Like any player in tumultuous change, life wasn’t easy. We were in the heart of all gossip, from our whereabouts the previous night to the ten pounds of post boot camp weight gain. Ship women were constantly accused of interrupting a crew that once functioned peacefully. We were sexual targets, marked as eternal sluts for exploring the desires only acceptable in men.
Every female handled herself differently. Many remained discreet about their personal lives. Some put on an air of meek innocence, granting them more likeability than the rest. Those who were able to pull it off rocked their tough bitch personas. My strategy was to become one of the boys. I developed the mouth of a trucker and pursued men as sexual objects. I spent four years loud-mouthed and full of fury, only to suffer the consequences of stepping out of bounds.

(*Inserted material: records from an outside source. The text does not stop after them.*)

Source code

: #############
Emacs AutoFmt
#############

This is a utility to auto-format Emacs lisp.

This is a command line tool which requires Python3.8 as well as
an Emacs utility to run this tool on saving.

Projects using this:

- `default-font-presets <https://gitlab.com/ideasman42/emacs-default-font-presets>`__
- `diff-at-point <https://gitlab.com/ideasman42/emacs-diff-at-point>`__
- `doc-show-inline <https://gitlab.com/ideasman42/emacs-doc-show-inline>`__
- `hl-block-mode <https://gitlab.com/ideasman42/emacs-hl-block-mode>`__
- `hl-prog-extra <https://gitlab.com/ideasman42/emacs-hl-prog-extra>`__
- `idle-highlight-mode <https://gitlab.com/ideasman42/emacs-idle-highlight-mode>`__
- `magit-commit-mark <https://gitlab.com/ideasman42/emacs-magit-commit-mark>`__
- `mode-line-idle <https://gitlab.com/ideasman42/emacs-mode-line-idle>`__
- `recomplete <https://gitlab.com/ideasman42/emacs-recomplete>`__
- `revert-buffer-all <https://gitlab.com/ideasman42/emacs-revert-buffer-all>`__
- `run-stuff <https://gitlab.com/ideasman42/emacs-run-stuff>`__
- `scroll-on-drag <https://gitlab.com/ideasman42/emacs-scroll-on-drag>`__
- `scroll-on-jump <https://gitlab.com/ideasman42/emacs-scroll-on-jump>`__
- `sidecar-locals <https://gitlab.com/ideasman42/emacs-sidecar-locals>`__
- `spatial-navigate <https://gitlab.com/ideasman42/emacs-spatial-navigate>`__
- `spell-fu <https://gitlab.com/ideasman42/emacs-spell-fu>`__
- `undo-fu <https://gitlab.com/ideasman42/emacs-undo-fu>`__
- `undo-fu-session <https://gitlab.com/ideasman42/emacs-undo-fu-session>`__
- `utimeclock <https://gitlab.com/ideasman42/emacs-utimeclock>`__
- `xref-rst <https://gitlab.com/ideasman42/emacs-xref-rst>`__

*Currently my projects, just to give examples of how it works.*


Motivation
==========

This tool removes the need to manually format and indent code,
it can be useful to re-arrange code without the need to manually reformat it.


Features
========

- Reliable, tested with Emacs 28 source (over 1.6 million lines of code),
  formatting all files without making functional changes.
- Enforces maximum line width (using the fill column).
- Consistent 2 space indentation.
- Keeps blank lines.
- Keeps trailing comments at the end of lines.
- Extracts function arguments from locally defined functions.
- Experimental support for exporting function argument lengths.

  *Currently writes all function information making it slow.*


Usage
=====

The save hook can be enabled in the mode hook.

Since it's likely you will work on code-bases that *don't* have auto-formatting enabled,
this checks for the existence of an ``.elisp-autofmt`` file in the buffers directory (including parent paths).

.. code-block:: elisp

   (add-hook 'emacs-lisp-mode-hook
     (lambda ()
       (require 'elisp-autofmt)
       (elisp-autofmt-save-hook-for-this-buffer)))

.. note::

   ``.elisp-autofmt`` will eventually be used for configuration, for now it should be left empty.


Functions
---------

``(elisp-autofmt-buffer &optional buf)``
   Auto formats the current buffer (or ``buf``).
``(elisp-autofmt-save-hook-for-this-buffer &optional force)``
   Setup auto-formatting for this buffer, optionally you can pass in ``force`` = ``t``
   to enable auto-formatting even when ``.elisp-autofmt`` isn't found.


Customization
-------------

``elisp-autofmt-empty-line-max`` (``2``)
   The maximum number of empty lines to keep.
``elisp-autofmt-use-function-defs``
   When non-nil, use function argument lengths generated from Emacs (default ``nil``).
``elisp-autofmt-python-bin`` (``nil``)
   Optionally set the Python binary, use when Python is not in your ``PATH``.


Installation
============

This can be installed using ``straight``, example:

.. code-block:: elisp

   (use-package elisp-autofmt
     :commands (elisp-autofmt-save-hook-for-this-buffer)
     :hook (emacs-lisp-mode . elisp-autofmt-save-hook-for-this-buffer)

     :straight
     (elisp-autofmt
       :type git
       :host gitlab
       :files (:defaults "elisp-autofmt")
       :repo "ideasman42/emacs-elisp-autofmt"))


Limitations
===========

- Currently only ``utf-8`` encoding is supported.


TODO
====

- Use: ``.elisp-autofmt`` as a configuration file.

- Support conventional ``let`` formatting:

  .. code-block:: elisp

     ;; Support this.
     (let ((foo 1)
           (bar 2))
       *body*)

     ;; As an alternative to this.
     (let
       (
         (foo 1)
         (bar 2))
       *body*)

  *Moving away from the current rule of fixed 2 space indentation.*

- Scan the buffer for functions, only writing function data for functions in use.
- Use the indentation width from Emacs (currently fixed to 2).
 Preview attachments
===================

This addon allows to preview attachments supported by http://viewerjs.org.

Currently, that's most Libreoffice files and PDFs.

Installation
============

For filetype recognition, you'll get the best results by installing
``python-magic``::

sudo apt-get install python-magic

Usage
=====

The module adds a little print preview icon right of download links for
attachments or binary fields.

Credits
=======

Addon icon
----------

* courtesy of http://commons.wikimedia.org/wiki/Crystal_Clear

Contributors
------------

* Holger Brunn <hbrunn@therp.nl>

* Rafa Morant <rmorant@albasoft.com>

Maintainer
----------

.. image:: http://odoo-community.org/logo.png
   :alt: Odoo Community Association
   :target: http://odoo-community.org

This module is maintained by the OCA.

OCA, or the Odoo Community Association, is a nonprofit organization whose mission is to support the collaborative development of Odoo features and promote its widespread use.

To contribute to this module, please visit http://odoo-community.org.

As I told my tales of boot camp body criticism, screaming chiefs, and affairs with married men, I emailed drafts to voluntary readers. Although I knew that I was not the only Navy woman who’d been ditched for a Thai prostitute or dubbed one of the ship’s most infamous hussies, I was in awe with the level of connection they felt.
“Somehow I feel less alone and broken,” they told me. “I wish I had known that somebody was going through the same thing.”
Outpourings reached beyond soul sister connections. Once women caught wind of my confessional memoir, they responded with experiences far more intense than my black sheep status.
From eighteenth birthdays celebrated with threats of getting kicked out of the Navy if she dared to “fuck one of his Seamen,” to rape kits mysteriously lost in the abyss of NCIS documents, I learned that my worst military horror stories were merely a taste. Aghast at how good I had it, I initially wondered why they remained so hush-hush.
“I have kids,” they told me. “I’m an officer’s wife. I will ruin his career if talk about this stuff.”
Then, the end of one confession never left me.
“Thank you for being so bold and brave,” she wrote. “I know I could never put myself out there for the sake of my children, but I truly love you for it.”
I do not claim to be a martyr or anything holier than an articulate attention whore. But despite my original intentions, my writing suddenly has a purpose beyond my understanding.